Connected While Apart
Halloween Remembered

pumpkins just east of Genoa, early Saturday morning, October 24, 2020

Dear Mayfield,
In all of the upheaval of this year and with the cancellation or alteration of so many beloved Halloween traditions, I wanted to offer us a visual of what remains constant  — it is October, and the pumpkins are abundant.  Pumpkins are a point of pride in Illinois as our state is the leading pumpkin producer in the nation.  Feast your eyes on all that vibrant orange.  Soak in a truckload of this superfood, absent of gluten and brimming with Vitamin A.  Imagine a jack-o’-lantern grinning back at you.
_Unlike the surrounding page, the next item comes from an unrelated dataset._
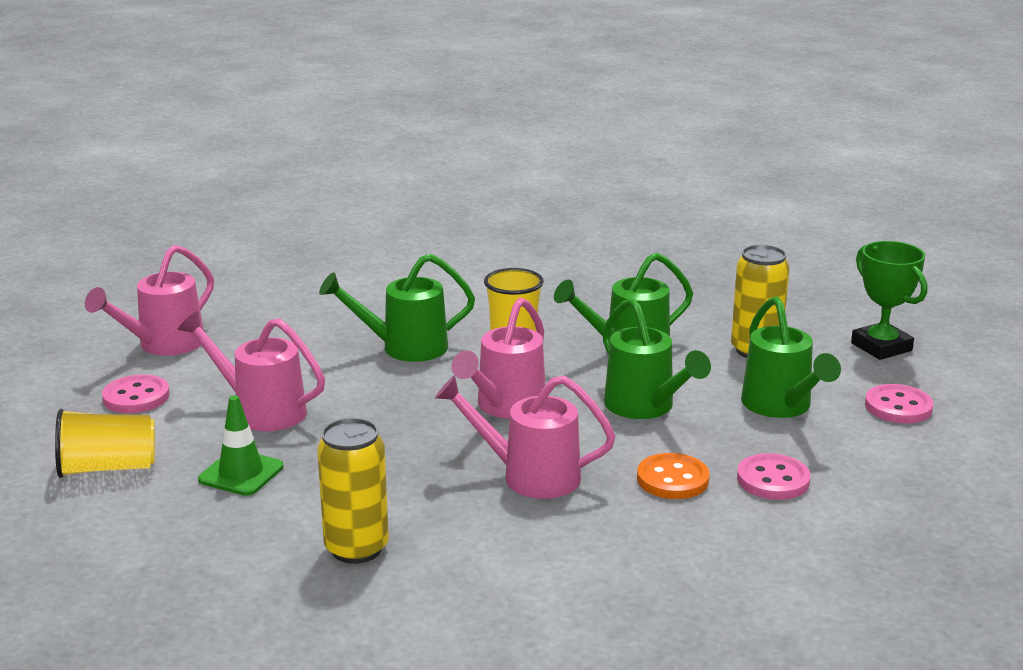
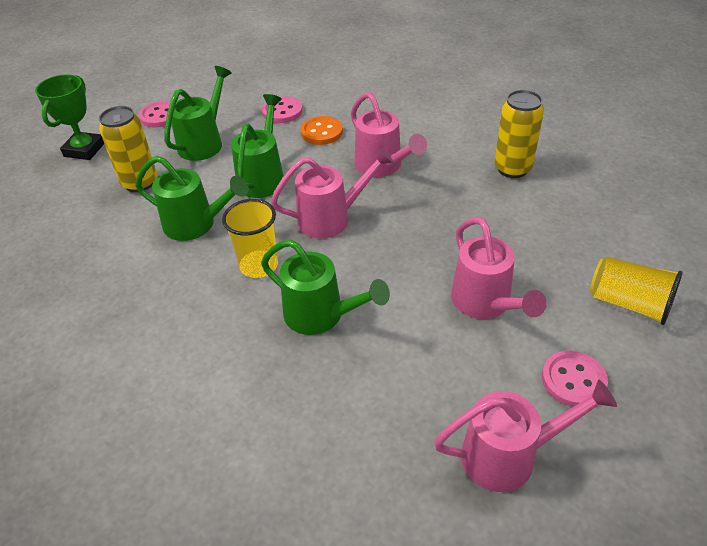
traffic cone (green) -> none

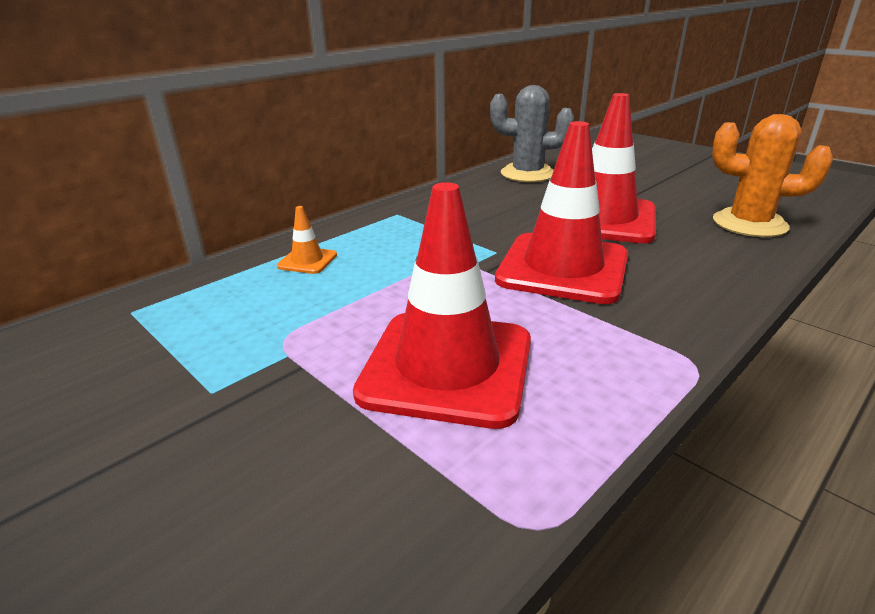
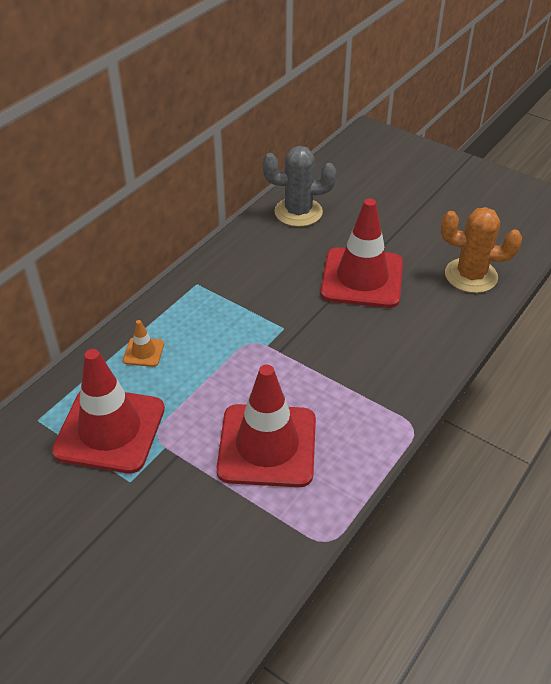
traffic cone (red) (no. 2 from left in the first image) -> traffic cone (red) (no. 1 from left), shifted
With the beginning of November just two days away, a month that opens with the spiritual invitation to remember,  I thought I would take a few moments on paper to offer some Halloween memories I carry around.  And I would encourage you to set a bit of time aside for your own Halloween recollections.

  • I grew up in an old American Foursquare house.  When you entered the front door, you were in a square shaped room we called the hall.  It was there that a card table was set up late in October.  For several early mornings before Halloween, my father would cook popcorn on the stove and I would bag it in Halloween treat bags, twist the top, and lay them out on the card table. When we were done,  I walked to school and my father drove to the college to teach his 8 am class.
  • My go to costume as a child was a black cotton coat that snapped up the front.  I’m sure my mother sewed it.  Glued all over it were orange and yellow moons and stars.  On my head went a black witch’s hat, and I was all set.  In upstate New York all costumes needed to be large enough to accommodate several layers of clothes beneath them.  It was cold, and in our town, trick or treating stretched out over two nights.
  • My first year in seminary, I wore my best Halloween costume ever.  My friend Susan, with a theater background and a tight seminarian’s budget, managed to dress herself as the tin woodman, David as the scarecrow, me as the cowardly lion, and Lynn (a male) as Dorothy in Nancy’s dirndl dress from Germany.  A stuffed dog, replicating Toto, rode in my handled basket, slung over Dorothy’s arm.  We were a hit at the campus Halloween party.
  • That same year I made an outrageous statement at lunch one October day. While flirting with a classmate, I said that if someone bought me a pumpkin, I would make a pumpkin pie.  You need to know that I had never made a pumpkin pie or any kind of pie as I issued that challenge. Sure enough, one of my male classmates presented me with a pumpkin at dinner.  Somehow with a delicious pumpkin, the limited utensils and baking items in a dormitory kitchen, my paperback copy of the Fannie Farmer Cookbook, the courage of youth, a few friends, and a hungry audience, I managed to pull off the pie feat the next Friday afternoon when none of us had class.
  • Halloween was the one time a year that I reliably dug my old Singer ¾ sized featherweight sewing machine out of the closet to create costumes for Amanda and Molly.  Every year, whether it was clothes for a princess, a Japanese lady or a witch, I would be up way too late the night before finishing up the sewing.  And every year, I would promise myself that  I would make costumes in August the following year.  I never did.  There were two non-sewing years — the black and white year when Amanda was a die — a box, paint, and cording, and Molly was a cow (a Holstein) — white sweatsuit with black felt patches and the Dr. Seuss year when they were Thing One and Thing Two — red sweatsuits, a number 1 or 2, and white wigs that had to be transformed into blue wigs.  Those costumes were great memory makers. Just ask either Molly or Amanda about the year they had to wear their coats.  Oh, how they can still carry on about that horrible decision I made.  It was unusually cold, almost frigid in Saint Louis and raining, and I insisted the Japanese ladies wear coats over their costumes.  They have never forgotten.

I could go on for at least another page, but will stop there.  Why should I confess to buying Halloween candy on sale one year in September, eating it, and then having to buy more before the trick or treaters arrived?  This did happen, but only once.  I hope everyone who is reading this has some Halloween delight from years past to treasure in the challenge of these days.